START INPUT DATA
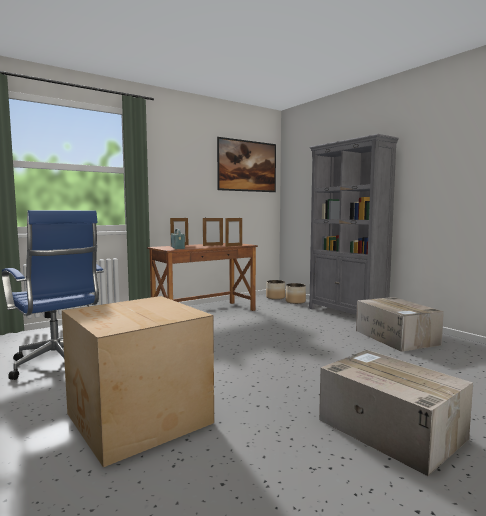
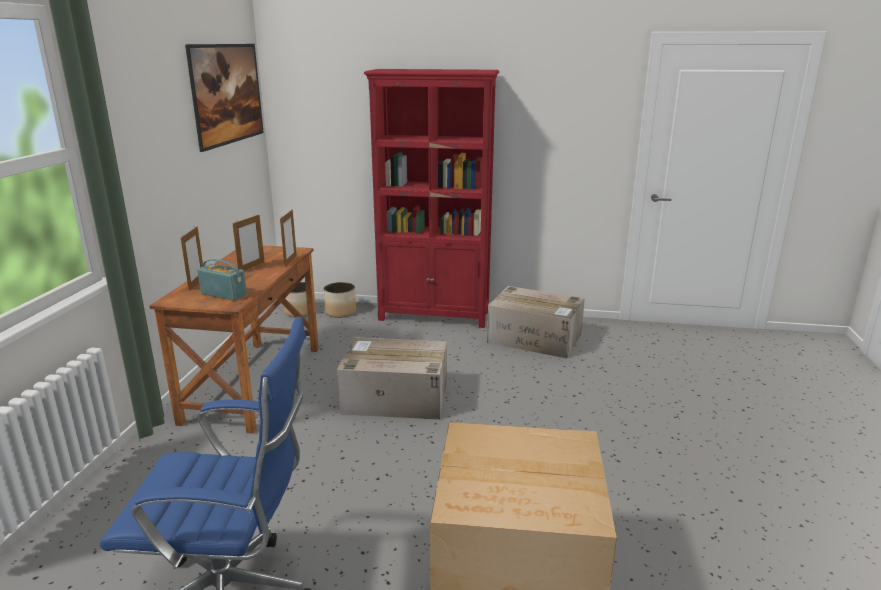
camera: 45 degrees left, 15 degrees up
grey bookcase [309,134,399,315] -> red bookcase [364,69,500,328]
cardboard box [319,350,473,476] -> cardboard box moved to [337,337,447,420]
END INPUT DATA
I would like the material repeated in full and exactly, with its images omitted.

camera: 45 degrees left, 15 degrees up
grey bookcase [309,134,399,315] -> red bookcase [364,69,500,328]
cardboard box [319,350,473,476] -> cardboard box moved to [337,337,447,420]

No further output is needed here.